→ **Task item**:
What lines in the entries below contain the word "gestion"? Copy all of them.

→ **Source material**:
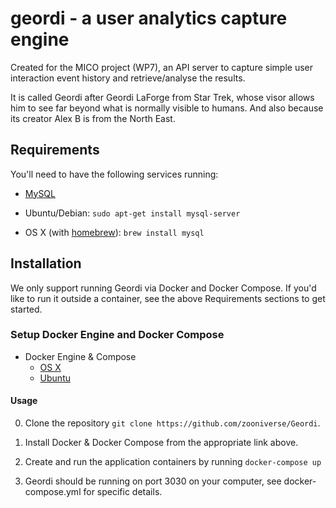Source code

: # geordi - a user analytics capture engine

Created for the MICO project (WP7), an API server to capture simple user interaction event history and retrieve/analyse the results.

It is called Geordi after Geordi LaForge from Star Trek, whose visor allows him to see far beyond what is normally visible to humans. And also because its creator Alex B is from the North East.

## Requirements

You'll need to have the following services running:

* [MySQL](https://www.mysql.com/)

* Ubuntu/Debian: `sudo apt-get install mysql-server`
* OS X (with [homebrew](http://homebrew.io)): `brew install mysql`

## Installation

We only support running Geordi via Docker and Docker Compose. If you'd like to run it outside a container, see the above Requirements sections to get started.

### Setup Docker Engine and Docker Compose

* Docker Engine & Compose
  * [OS X](https://docs.docker.com/compose/install/)
  * [Ubuntu](https://docs.docker.com/compose/install/)

#### Usage

0. Clone the repository `git clone https://github.com/zooniverse/Geordi`.

0. Install Docker & Docker Compose from the appropriate link above.

0. Create and run the application containers by running `docker-compose up`

0. Geordi should be running on port 3030 on your computer, see docker-compose.yml for specific details.
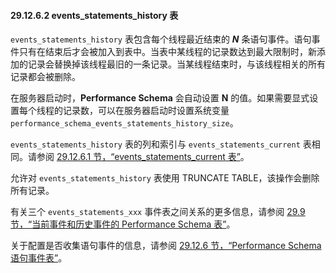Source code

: #### 29.12.6.2 events_statements_history 表

`events_statements_history` 表包含每个线程最近结束的 ***N*** 条语句事件。语句事件只有在结束后才会被加入到表中。当表中某线程的记录数达到最大限制时，新添加的记录会替换掉该线程最旧的一条记录。当某线程结束时，与该线程相关的所有记录都会被删除。

在服务器启动时，**Performance Schema** 会自动设置 **N** 的值。如果需要显式设置每个线程的记录数，可以在服务器启动时设置系统变量 `performance_schema_events_statements_history_size`。

`events_statements_history` 表的列和索引与 `events_statements_current` 表相同。请参阅 [29.12.6.1 节，“events_statements_current 表”](#29.12.6.1-the-events_statements_current-table)。

允许对 `events_statements_history` 表使用 TRUNCATE TABLE，该操作会删除所有记录。

有关三个 `events_statements_xxx` 事件表之间关系的更多信息，请参阅 [29.9 节，“当前事件和历史事件的 Performance Schema 表”](#29.9-performance-schema-tables-for-current-and-historical-events)。

关于配置是否收集语句事件的信息，请参阅 [29.12.6 节，“Performance Schema 语句事件表”](#29.12.6-performance-schema-statement-event-tables)。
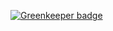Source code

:
[![Greenkeeper badge](https://badges.greenkeeper.io/greenkeeperio-test/travisci-lerna-monorepo-lockfile.svg)](https://greenkeeper.io/)
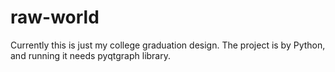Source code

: raw-world
=========

Currently this is just my college graduation design. The project is by Python, and running it needs pyqtgraph library.
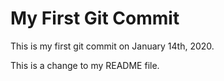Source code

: # My First Git Commit

This is my first git commit on January 14th, 2020.

This is a change to my README file.
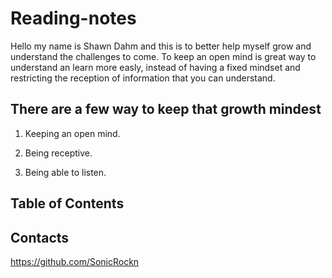 # Reading-notes
Hello my name is Shawn Dahm and this is to better help myself grow and understand the challenges to come. To keep an open mind is great way to understand an learn more easly, instead of having a fixed mindset and restricting the reception of information that you can understand.
## There are a few way to keep that growth mindest 
1. Keeping an open mind.

2. Being receptive.

3. Being able to listen.


## Table of Contents

## Contacts
https://github.com/SonicRockn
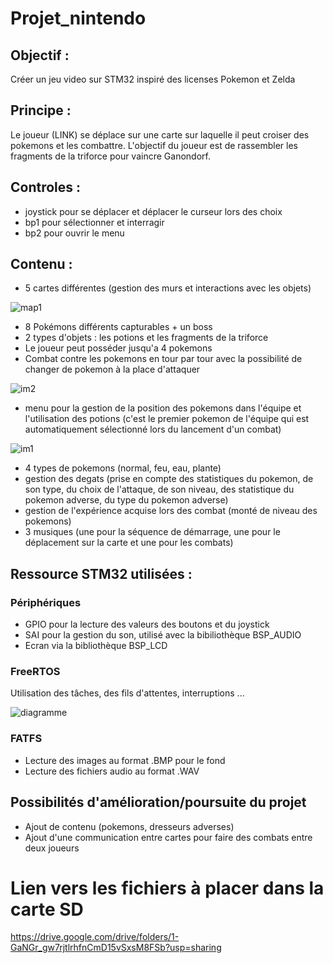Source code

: # Projet_nintendo

## Objectif : 
Créer un jeu video sur STM32 inspiré des licenses Pokemon et Zelda

## Principe :  
Le joueur (LINK) se déplace sur une carte sur laquelle il peut croiser des pokemons et les combattre. L'objectif du joueur est de rassembler les fragments de la triforce pour vaincre Ganondorf.

## Controles :
- joystick pour se déplacer et déplacer le curseur lors des choix
- bp1 pour sélectionner et interragir
- bp2 pour ouvrir le menu

## Contenu  : 
- 5 cartes différentes (gestion des murs et interactions avec les objets)

![map1](https://github.com/Coline3003/Projet_nintendo/assets/116337158/d1932ed6-69c1-4684-bf36-43cd2a4e02e5)

- 8 Pokémons différents capturables + un boss
- 2 types d'objets : les potions et les fragments de la triforce
- Le joueur peut posséder jusqu'a 4 pokemons
- Combat contre les pokemons en tour par tour avec la possibilité de changer de pokemon à la place d'attaquer

![im2](https://github.com/Coline3003/Projet_nintendo/assets/116337158/472b7f26-7dc0-4d71-929a-2428a2375801)


- menu pour la gestion de la position des pokemons dans l'équipe et l'utilisation des potions (c'est le premier pokemon de l'équipe qui est automatiquement sélectionné lors du lancement d'un combat)

![im1](https://github.com/Coline3003/Projet_nintendo/assets/116337158/e21f79dc-cb6b-46bf-a59e-00f425e9530e)


- 4 types de pokemons (normal, feu, eau, plante)
- gestion des degats (prise en compte des statistiques du pokemon, de son type, du choix de l'attaque, de son niveau, des statistique du pokemon adverse, du type du pokemon adverse)
- gestion de l'expérience acquise lors des combat (monté de niveau des pokemons)
- 3 musiques (une pour la séquence de démarrage, une pour le déplacement sur la carte et une pour les combats)

## Ressource STM32 utilisées :

### Périphériques

- GPIO pour la lecture des valeurs des boutons et du joystick
- SAI pour la gestion du son, utilisé avec la bibiliothèque BSP_AUDIO
- Ecran via la bibliothèque BSP_LCD

### FreeRTOS 

Utilisation des tâches, des fils d'attentes, interruptions ...

![diagramme](https://github.com/Coline3003/Projet_nintendo/assets/116337158/e114918d-ee91-4907-933f-e5b9c512a4af)

### FATFS

- Lecture des images au format .BMP pour le fond
- Lecture des fichiers audio au format .WAV

## Possibilités d'amélioration/poursuite du projet

- Ajout de contenu (pokemons, dresseurs adverses)
- Ajout d'une communication entre cartes pour faire des combats entre deux joueurs
          
# Lien vers les fichiers à placer dans la carte SD

https://drive.google.com/drive/folders/1-GaNGr_gw7rjtlrhfnCmD15vSxsM8FSb?usp=sharing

→ **Response**:
- 5 cartes différentes (gestion des murs et interactions avec les objets)
- menu pour la gestion de la position des pokemons dans l'équipe et l'utilisation des potions (c'est le premier pokemon de l'équipe qui est automatiquement sélectionné lors du lancement d'un combat)
- gestion des degats (prise en compte des statistiques du pokemon, de son type, du choix de l'attaque, de son niveau, des statistique du pokemon adverse, du type du pokemon adverse)
- gestion de l'expérience acquise lors des combat (monté de niveau des pokemons)
- SAI pour la gestion du son, utilisé avec la bibiliothèque BSP_AUDIO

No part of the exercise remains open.